Like many great inspirations, the Social Innovation Lab (SIL) emerged from a casual kitchen conversation. Jessica Ladd, MPH ’11, and her then roommate Mélodie Kinet, MPH ’11, MBA, were swapping stories about their nonprofit efforts.

In the quest for sustainability for her project combating STDs, Ladd discovered “there was not a lot of support as to how to proceed”—despite a growing number of students interested in creating nonprofits. Ladd’s project, Sexual Health Innovations, and Kinet’s Sustainable Roots initiative (see below) were radically different, but they had the same needs crucial to any nonprofit launch: everything from how to draft a mission statement to how to raise funds.

Ladd and Kinet’s initial discussion evolved into the peer-driven Social Innovation Lab, a student incubator whose primary purpose is to help “students already working on projects focused on social good to get to the next stage with their projects,” says Ladd, now a third-year PhD candidate in Epidemiology. Launched in August 2011, SIL sponsors a small group of projects by sharing resources and mentoring. The group also hosts biweekly check-in meetings where students draft mission statements, solve problems and network.

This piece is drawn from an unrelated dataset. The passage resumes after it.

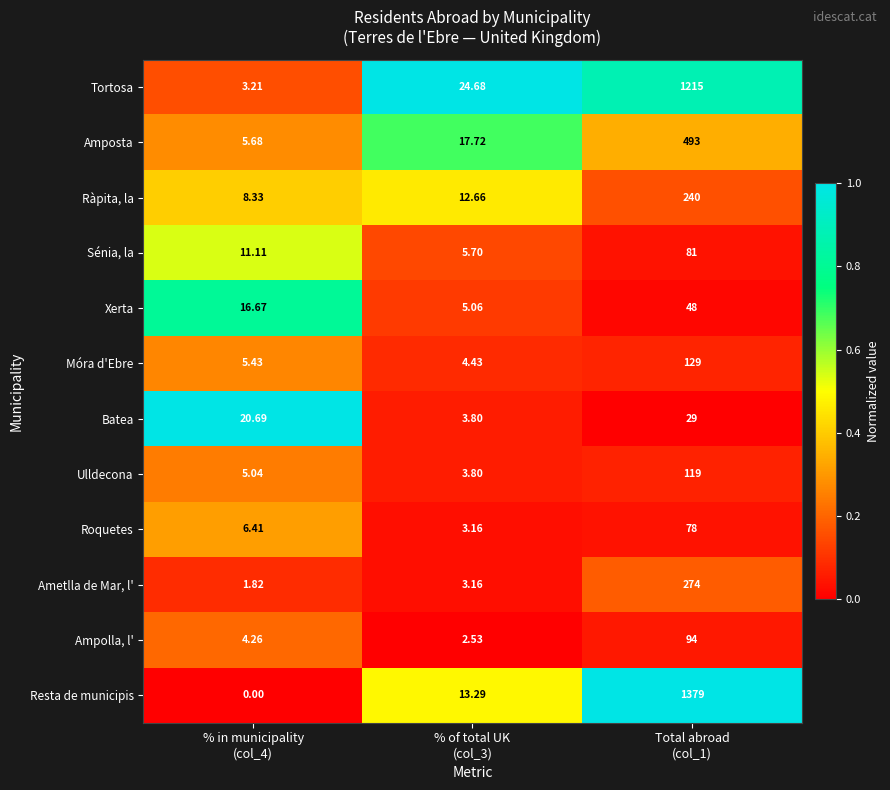

Rank the series by their maximum value, from highest to lowest.

Resta de municipis, Tortosa, Amposta, Ametlla de Mar, l', Ràpita, la, Móra d'Ebre, Ulldecona, Ampolla, l', Sénia, la, Roquetes, Xerta, Batea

While SIL does not supply funding, it does offer the extraordinarily rich expertise of Johns Hopkins students from the Bloomberg School, the School of Medicine, the Carey Business School and the Whiting School of Engineering, as well as social design graduate students from the Maryland Institute College of Art. “Social innovation comes from the fringes, from people coming together and exchanging ideas,” says Ladd. “We need [collaborators in] business, computer science, graphic design, medical fact checkers, pro-bono legal services—[areas] that the School of Public Health didn’t have.” Next year, Ladd hopes to add local experts and faculty mentors who are also drawn from these specialties.

Health-related SIL projects range from the local to the international, from technology based to community based. “The best thing about SIL for me has been connecting with peers from different schools [who are] interested in pursuing the same kinds of endeavors—and connecting with those people to get from idea to research to real world setting,” says medical student Ralph Passarella, who’s launching a Web app called ReifyHealth.

SIL is “like a clearinghouse that connects people with like interests,” says Khadijah Mitchell, a medical student and the founder of Junior Biomedical Scholars. “It’s like the Jessica magic; she can connect people.”

Mitchell says that SIL introduced her to nonprofit leaders from around the city, helped her target financial support from medical organizations and taught her to formulate a pitch about her project and “to refine—not define—[my] mission.”

SIL also has the enthusiastic support of Marie Diener-West, PhD ’84, chair of the School’s Master of Public Health Program and the Abbey-Merrell Professor of Biostatistics Education. “What I think is so exciting about the Social Innovation Lab is that it is a student-run initiative for enabling social change,” says Diener-West. “It fosters cross-school partnerships,” she notes, and promotes the transfer of valuable skills and information that students won’t necessarily learn in the classroom.

Says Ladd, “It’s great from a learning perspective. If you have your own project, everything else you are learning [in school] becomes relevant. And when you can take the information you’ve learned that took days upon days to accumulate and can give it to someone else in five minutes … that’s really satisfying and really efficient.”